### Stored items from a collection
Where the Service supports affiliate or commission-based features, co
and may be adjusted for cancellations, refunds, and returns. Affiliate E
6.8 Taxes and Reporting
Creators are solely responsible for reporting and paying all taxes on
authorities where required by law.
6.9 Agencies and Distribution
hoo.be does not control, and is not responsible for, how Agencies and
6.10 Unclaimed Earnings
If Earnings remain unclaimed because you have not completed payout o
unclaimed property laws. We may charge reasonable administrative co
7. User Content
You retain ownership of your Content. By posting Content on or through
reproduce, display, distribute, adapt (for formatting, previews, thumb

### TASK REQUIREMENTS
From the entries above, select each line containing the string "Content".

### SOLUTION FOR THIS PROBLEM
7. User Content
You retain ownership of your Content. By posting Content on or through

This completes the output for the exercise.